> _Work order_
Continue the forum thread below about feeling worn down by family life, starting right after its last sentence.

I completely understand. DH and I have just been through a very lean couple of years where money has been really tight and there’s been no spare cash for treats or fun. We were housebound every weekend. Even having friends over got boring after a while. I craved a change of scenery and some fun. Just to eat a meal in a restaurant and not have to cook. Or a chance to put on a dress and some heels and have a cocktail in a nice bar.

It really ground me down after two years and I was bored and a bit depressed. I felt trapped and like life was a massive drudge.

Things have got better recently. We actually went out for a meal the other night! It was a breath of fresh air. It sort of reminded me that life could be fun and it wasn’t all housework and school runs and early to bed and up at 7.

Basically, you need a decent night out op!

Lavenderdays · 13/02/2019 17:57

Yes Licia…a housework fairy would be great. I have children a similar age to you and can relate entirely to the noise and mess and hiding! I found the step up from 2 to 3 children bigger than I anticipated = noise, mess, giving of attention, constant juggling, I seem to be lacking a pair of hands.

Alice, Best wishes for your IVF treatment. Believe it or not, I had some fertility issues etc. and do feel grateful to have the children - sometimes, it can make me feel guilty for feeling this way, they were very much longed for. I don't suppose I did a proper reality check, it was just what I wanted but I wouldn't be without the little darlings now that they are here. Hormonal shift and mid life crisis are probably very much wrapped up in all of this too.

SummerHouse · 13/02/2019 18:01

I find myself on my knees looking at the heavens crying "what the FUCK is WRONG with me......"

Oh right - i'm due on.

It is so liberating to make that link and know it's hormonal and brief!

LoadOfUtterBoswellocks · 13/02/2019 18:08

Thank heaven for this thread - so refreshing and honest, and has helped me feel like I'm not the only one who feels this way. And I only have 1 DC, AND I work full time AND I go out about once a month.

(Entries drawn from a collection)
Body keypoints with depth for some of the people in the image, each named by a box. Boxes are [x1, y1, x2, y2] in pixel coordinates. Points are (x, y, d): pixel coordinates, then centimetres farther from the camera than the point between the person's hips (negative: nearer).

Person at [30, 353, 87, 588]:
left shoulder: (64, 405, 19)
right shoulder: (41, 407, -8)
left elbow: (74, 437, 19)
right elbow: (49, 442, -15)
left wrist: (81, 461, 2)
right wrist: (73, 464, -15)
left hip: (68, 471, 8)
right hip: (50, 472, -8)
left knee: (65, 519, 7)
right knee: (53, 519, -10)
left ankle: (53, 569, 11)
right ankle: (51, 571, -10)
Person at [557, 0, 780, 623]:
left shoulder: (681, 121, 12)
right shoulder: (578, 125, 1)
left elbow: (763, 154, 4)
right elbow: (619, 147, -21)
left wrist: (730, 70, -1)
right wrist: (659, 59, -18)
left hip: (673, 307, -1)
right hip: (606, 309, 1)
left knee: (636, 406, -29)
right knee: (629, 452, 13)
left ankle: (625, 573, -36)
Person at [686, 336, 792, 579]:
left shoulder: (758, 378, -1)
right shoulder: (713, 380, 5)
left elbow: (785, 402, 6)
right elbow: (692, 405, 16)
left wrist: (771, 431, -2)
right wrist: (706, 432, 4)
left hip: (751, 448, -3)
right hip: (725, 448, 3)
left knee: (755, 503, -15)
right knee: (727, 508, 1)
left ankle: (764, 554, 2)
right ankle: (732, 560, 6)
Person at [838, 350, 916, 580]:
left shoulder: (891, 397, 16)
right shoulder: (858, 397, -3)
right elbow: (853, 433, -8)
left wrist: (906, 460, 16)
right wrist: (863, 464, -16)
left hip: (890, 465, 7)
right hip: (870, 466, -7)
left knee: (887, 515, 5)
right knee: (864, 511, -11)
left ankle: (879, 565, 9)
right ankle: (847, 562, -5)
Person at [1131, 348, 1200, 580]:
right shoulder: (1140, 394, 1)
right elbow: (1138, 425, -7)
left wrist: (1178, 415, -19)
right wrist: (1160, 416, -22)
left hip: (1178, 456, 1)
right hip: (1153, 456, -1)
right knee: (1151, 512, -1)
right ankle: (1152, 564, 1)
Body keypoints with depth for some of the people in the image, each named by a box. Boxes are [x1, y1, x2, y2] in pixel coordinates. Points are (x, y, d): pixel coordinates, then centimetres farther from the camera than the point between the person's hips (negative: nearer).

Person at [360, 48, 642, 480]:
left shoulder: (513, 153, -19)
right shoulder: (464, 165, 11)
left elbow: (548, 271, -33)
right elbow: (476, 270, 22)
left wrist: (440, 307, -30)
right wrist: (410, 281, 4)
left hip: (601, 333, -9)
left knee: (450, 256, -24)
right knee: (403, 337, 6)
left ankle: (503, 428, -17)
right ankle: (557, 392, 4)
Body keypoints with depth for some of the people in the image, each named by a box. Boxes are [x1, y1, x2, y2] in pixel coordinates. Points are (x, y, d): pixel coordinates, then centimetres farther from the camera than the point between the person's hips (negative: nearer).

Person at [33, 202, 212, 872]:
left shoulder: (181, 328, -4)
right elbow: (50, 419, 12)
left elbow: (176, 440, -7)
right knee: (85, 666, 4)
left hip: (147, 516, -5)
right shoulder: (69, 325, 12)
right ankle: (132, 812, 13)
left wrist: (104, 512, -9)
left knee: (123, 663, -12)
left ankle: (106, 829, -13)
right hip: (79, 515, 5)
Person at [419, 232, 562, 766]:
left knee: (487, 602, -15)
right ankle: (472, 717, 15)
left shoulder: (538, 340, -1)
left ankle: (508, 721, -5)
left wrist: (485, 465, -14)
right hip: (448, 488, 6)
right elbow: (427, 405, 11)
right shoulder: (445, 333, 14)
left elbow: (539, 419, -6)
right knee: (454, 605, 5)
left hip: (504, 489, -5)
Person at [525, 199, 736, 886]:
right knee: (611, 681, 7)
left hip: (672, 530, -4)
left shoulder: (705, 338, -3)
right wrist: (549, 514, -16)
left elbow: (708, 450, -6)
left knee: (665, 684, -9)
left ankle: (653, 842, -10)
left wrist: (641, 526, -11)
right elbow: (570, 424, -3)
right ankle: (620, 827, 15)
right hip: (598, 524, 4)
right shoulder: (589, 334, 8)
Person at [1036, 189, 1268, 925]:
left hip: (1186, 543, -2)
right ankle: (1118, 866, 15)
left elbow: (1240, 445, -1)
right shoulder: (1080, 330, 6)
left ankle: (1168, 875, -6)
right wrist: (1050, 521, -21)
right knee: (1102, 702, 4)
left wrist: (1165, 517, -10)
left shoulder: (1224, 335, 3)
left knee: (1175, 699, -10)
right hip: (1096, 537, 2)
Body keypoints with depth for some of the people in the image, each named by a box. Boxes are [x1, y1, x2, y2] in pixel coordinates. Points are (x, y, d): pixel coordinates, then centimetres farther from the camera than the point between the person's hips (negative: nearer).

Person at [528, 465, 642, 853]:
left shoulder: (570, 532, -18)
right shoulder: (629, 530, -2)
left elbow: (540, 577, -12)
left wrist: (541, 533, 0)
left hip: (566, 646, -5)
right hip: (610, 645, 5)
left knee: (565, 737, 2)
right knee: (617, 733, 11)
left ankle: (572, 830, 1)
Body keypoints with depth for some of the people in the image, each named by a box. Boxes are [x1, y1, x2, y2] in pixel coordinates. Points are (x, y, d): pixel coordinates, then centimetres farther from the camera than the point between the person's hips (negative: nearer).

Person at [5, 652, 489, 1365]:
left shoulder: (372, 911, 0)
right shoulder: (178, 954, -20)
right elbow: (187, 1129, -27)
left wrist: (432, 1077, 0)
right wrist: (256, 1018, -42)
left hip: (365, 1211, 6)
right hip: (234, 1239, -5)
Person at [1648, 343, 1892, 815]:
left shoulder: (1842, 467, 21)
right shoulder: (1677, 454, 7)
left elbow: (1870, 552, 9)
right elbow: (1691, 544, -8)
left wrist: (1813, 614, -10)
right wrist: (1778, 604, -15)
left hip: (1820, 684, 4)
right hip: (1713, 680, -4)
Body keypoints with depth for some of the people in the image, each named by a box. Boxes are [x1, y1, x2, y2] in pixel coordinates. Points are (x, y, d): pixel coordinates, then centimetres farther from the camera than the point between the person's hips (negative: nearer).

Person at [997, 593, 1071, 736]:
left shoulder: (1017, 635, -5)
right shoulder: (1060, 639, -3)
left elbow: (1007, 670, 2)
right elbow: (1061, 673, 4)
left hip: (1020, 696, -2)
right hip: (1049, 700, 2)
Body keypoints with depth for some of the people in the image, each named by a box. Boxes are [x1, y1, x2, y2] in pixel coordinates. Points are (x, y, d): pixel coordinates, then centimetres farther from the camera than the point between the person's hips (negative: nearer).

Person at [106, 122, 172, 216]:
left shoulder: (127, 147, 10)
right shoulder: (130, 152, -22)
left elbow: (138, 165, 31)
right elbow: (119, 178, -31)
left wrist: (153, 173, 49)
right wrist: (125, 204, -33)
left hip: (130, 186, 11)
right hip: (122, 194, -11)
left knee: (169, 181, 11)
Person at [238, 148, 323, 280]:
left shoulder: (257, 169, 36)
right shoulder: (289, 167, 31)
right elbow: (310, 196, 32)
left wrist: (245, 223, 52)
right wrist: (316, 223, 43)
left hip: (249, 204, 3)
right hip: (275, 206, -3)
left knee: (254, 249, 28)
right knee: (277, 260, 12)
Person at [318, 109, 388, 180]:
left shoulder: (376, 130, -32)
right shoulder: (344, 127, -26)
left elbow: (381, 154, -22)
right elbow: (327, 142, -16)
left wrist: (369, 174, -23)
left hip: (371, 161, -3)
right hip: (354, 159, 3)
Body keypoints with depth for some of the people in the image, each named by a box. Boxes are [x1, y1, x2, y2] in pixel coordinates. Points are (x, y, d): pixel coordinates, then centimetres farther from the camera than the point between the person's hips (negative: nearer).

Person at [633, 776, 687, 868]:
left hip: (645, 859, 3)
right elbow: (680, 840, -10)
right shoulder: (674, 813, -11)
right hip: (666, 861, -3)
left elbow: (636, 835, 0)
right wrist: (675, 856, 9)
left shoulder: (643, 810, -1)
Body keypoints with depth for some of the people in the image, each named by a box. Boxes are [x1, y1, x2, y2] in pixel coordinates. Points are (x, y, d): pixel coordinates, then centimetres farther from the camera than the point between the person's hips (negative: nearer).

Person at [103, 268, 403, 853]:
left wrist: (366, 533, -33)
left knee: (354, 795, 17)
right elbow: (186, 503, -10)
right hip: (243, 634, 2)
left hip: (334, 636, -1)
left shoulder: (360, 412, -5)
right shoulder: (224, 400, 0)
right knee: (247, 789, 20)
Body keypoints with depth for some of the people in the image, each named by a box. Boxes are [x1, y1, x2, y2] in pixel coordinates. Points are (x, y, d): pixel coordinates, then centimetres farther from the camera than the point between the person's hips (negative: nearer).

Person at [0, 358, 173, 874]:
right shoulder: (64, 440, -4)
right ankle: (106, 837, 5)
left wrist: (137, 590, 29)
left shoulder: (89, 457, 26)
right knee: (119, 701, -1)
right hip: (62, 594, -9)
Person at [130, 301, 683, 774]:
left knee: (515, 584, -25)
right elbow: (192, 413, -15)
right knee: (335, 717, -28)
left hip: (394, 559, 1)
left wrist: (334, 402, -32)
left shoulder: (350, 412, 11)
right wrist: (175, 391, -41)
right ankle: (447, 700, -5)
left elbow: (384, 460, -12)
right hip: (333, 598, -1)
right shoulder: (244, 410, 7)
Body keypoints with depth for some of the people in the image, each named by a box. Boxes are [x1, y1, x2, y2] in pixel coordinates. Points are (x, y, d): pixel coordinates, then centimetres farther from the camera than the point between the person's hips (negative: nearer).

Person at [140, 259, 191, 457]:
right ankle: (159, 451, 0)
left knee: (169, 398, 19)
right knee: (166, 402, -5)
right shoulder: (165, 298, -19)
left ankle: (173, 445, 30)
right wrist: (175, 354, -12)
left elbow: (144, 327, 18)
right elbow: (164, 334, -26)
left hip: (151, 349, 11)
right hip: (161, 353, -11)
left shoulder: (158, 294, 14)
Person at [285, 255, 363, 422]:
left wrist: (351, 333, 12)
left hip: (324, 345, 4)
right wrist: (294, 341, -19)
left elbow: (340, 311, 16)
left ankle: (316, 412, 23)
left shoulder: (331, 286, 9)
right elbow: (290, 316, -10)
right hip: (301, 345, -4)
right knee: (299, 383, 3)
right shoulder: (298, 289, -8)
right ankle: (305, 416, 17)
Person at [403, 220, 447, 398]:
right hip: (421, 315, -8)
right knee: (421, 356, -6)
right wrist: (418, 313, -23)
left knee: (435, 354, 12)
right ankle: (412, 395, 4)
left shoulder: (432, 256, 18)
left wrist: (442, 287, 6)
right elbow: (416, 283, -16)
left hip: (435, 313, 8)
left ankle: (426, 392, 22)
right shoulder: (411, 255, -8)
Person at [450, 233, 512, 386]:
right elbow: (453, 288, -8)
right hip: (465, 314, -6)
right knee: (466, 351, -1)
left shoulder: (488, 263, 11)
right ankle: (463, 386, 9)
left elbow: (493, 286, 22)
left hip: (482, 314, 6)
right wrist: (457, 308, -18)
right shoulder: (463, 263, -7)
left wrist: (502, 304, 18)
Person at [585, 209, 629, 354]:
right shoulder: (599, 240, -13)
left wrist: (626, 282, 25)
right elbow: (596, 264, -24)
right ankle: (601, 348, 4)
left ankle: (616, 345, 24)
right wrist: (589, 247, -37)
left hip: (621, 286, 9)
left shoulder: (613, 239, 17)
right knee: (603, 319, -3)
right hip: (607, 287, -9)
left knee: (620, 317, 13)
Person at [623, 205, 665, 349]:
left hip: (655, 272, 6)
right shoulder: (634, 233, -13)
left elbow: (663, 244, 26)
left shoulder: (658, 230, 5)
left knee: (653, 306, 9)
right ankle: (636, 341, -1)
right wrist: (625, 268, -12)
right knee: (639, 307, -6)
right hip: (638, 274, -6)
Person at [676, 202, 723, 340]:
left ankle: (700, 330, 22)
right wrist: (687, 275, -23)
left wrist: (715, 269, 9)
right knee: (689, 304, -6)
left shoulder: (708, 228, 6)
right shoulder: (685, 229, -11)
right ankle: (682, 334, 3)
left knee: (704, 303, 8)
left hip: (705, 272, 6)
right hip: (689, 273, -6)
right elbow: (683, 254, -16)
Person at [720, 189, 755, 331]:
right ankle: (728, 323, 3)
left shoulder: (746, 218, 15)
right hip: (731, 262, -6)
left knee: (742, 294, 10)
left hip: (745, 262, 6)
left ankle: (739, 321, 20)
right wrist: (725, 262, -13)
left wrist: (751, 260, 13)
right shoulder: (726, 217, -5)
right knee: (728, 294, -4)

> _Task result_
qumquat · 13/02/2019 18:18

I remember being bored and depressed by the routine of family life as a child and realising there was nothing much to look forward to about it (or maybe picking up on how miserable my parents were) so I was kind of prepared for it as an adult. I make sure I get some time on my own every weekend (I work full time) even if it's just going for a run.

Lavenderdays · 13/02/2019 20:25

Yes, my parents were miserable most of the time too...weirdly, I hadn't put two and two together and realised that it might have been the whole family because me and my brother spent most of our time with our grandparents and my parents had ready made babysitters, day and evening/weekends, so actually could have done a lot more to make themselves happier probably. My mother got a part-time job after school and at weekends when she didn't really need to and was always threatening to leave (I think this sent out a very clear message) and I never wanted to be like her, ever and so I try to throw myself into this parenting lark and actually spend time with my children and create lovely memories but I'm realising that its not easy, especially with no extended family.

OpalIridescence · 13/02/2019 20:48

lavender I'm sorry that sounds horrible.

To be clear, I love and like and spend all of my time with my children.

I create lovely memories, my children tell me I am a funny and happy mom.

My post is about my internal dialogue and the drudgery that comes with managing it all.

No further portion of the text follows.